Stank

door | 18 april 2021 | Columns

“Hoera, er komt een frietfabriek in Almere”, roep ik als ik thuis kom.
“Dat gaat dan lekker stinken”, zegt mijn vrouw Jessica vanuit de keuken waar ik de deksels van de pannen oplicht.
Rode kool, piepertjes en een lapje.
“Waar komt die frietfabriek? Op de Floriade?”, vraagt ze. “Floriade Friet, mooie naam.”
“Op de Floriade krijg je alleen maar selderiestengels met een sojadipsausje”, brom ik. “ Het geld is op voor behoorlijke horeca. Ze moeten daar eerst de salarissen uitbetalen.”
Jessica draait de lapjes.
En daarna komen de pannen op tafel. Bord op schoot en een crimi kijken.
“Waar komt die patatbakkerij?”, vraagt Jessica.
“Bij Kruidenwijk.”
Jessica trekt haar neus op. “Als de wind verkeerd staat, gaan wij dat ook ruiken. Zo’n fabriek stinkt uren in de wind.”
“Net als de Floriade”, grinnik ik.
Verwoed prik ik piepertjes op mijn bord. Twee lepels jus erover heen, daarna de rode kool en prakken maar.
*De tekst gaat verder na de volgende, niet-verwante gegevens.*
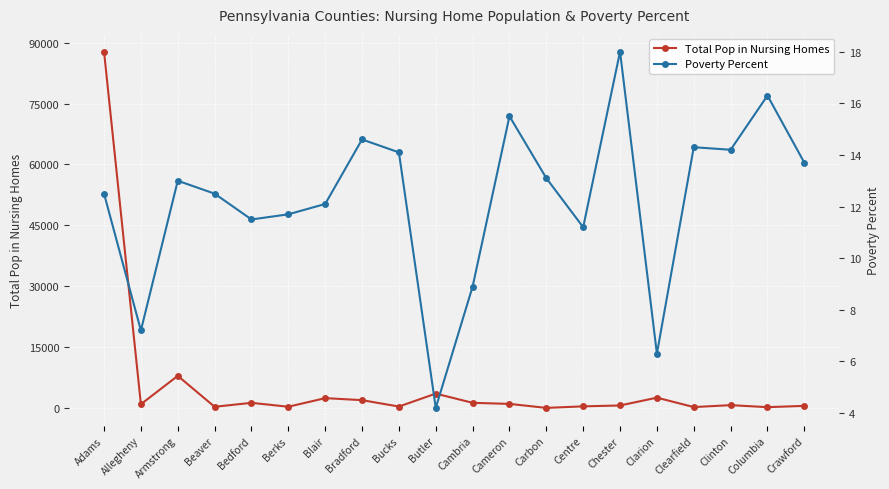

Reading left to right, extract all data points from this chart.

Total Pop in Nursing Homes: Adams=87775.0	Allegheny=955.0	Armstrong=7942.0	Beaver=324.0	Bedford=1297.0	Berks=335.0	Blair=2452.0	Bradford=1955.0	Bucks=383.0	Butler=3569.0	Cambria=1299.0	Cameron=1036.0	Carbon=50.0	Centre=430.0	Chester=644.0	Clarion=2572.0	Clearfield=252.0	Clinton=725.0	Columbia=231.0	Crawford=545.0
Poverty Percent: Adams=12.5	Allegheny=7.2	Armstrong=13.0	Beaver=12.5	Bedford=11.5	Berks=11.7	Blair=12.1	Bradford=14.6	Bucks=14.1	Butler=4.2	Cambria=8.9	Cameron=15.5	Carbon=13.1	Centre=11.2	Chester=18.0	Clarion=6.3	Clearfield=14.3	Clinton=14.2	Columbia=16.3	Crawford=13.7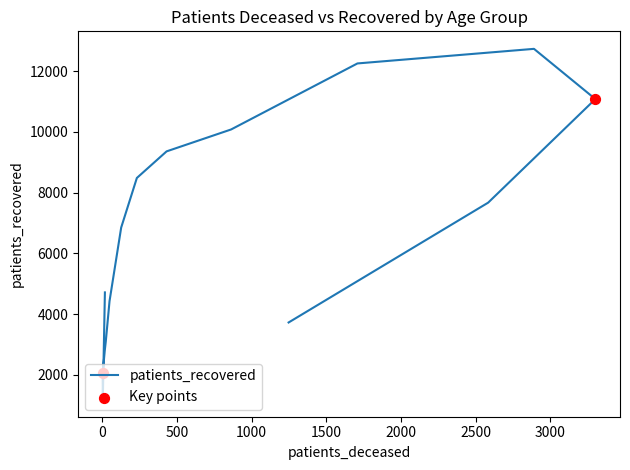

Between 85 - 89 and 45 - 49, which is larger?

85 - 89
“Mag die fabriek daar wel komen?”, vraagt mijn vrouw.
“Nee, natuurlijk niet”, zeg ik, “hij past niet in het bestemmingsplan.”
“Let op mijn woorden”, zegt Jessica, “die fabriek komt er gewoon, in Almere heb je helemaal geen vergunning nodig om iets te bouwen.”